Roger Conant and Salem
A handsome statue of Roger Conant, the founder of Salem, stands outside
the Salem Witch Museum. Because of the statue's proximity to the museum
and because of his cloak and hat and generally impressive appearance,
Roger Conant is often mistaken for a participant in the Salem witch
trials. Nothing could be farther from the truth.
We know that Roger Conant was baptized in All Saints Church in the parish
of East Budleigh, Devonshire, England on April 9, 1592. His father was
the leading merchant of Clayton, a neighboring parish. Family tradition says that as a boy
young Roger met Sir Walter Raleigh. Later Conant and his young family
came to New England probably arriving in Plymouth in 1622.

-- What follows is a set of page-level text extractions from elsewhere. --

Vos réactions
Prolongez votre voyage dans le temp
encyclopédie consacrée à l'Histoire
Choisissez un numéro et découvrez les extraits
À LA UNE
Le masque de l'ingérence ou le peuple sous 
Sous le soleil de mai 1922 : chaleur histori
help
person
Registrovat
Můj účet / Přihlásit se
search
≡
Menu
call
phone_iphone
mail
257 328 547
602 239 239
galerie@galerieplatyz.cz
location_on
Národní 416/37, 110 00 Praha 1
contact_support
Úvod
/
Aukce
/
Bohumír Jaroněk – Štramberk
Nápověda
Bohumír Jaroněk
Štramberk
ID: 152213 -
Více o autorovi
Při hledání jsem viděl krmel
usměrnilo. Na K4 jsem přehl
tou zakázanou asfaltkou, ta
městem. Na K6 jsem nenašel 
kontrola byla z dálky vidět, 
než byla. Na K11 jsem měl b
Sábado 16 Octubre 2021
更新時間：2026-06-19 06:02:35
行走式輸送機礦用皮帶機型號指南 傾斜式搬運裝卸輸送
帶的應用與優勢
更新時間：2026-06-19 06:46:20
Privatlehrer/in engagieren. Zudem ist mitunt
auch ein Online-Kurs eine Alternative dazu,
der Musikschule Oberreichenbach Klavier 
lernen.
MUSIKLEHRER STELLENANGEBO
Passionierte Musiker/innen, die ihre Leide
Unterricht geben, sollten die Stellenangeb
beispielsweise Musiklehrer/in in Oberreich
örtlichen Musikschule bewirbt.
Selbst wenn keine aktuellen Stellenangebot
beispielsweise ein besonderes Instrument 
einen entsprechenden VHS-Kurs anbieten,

Statue of Roger Conant in front of
the Salem Witch Museum
The Dorchester Company established a fishing settlement on Cape Ann during
the winter of 1623-24 under a charter with England. Located at Stage
Point, now Gloucester, the company invited Roger Conant to join them
in 1625 as their governor "for the management and government of
all their affairs at Cape Ann".
After a year's residence, Conant became convinced of the need for a more permanent
settlement and found an ideal site at the mouth of the Naumkeag River
(now the City of Salem). There the settlement thrived and grew by farming
as well as fishing. When Governor Endicott arrived in 1628, he incorporated
Conant and his men into the new government. (The Dorchester Company went
into bankruptcy in 1627 and became the Massachusetts Bay Colony in 1629
under charter from England). Known as the Old Planters, Conant and his
followers lent continuity to the new settlement and can be considered
the founding fathers of Naumkeag, renamed Salem for "Shalom"
or Peace on June 29, 1629. Roger Conant died on November 19, 1679 considering
himself "...an instrument, though a weak one, of foundering and furthering
After Conant's death, the colony suffered through the witch trials of 1692.
As the world grew smaller in the 18th-century, Salem took a leading role
in developing international trade routes and enjoyed a period of prosperity
and fame. The 19th-century saw the advent of immigrants who enriched the
business and cultural life of the city as shipping was replaced by rail
transportation. Born in Salem on July 4, 1805, Nathaniel Hawthorne took
inspiration from his native streets. By the 20th- century Salem had grown
from a colony struggling with crisis to a cosmopolitan city.
Today Salem is a city of fascinating complexity. Traces of her history can
be seen everywhere from the 17th-century buildings, the priceless items
brought back from exotic ports by Salem ship captains, the extraordinary
architecture and the multi-ethnic character of her streets. The city
of Salem attracts visitors today as the harbor and rivers and fields
of Naumkeag drew Roger Conant over 300 years ago.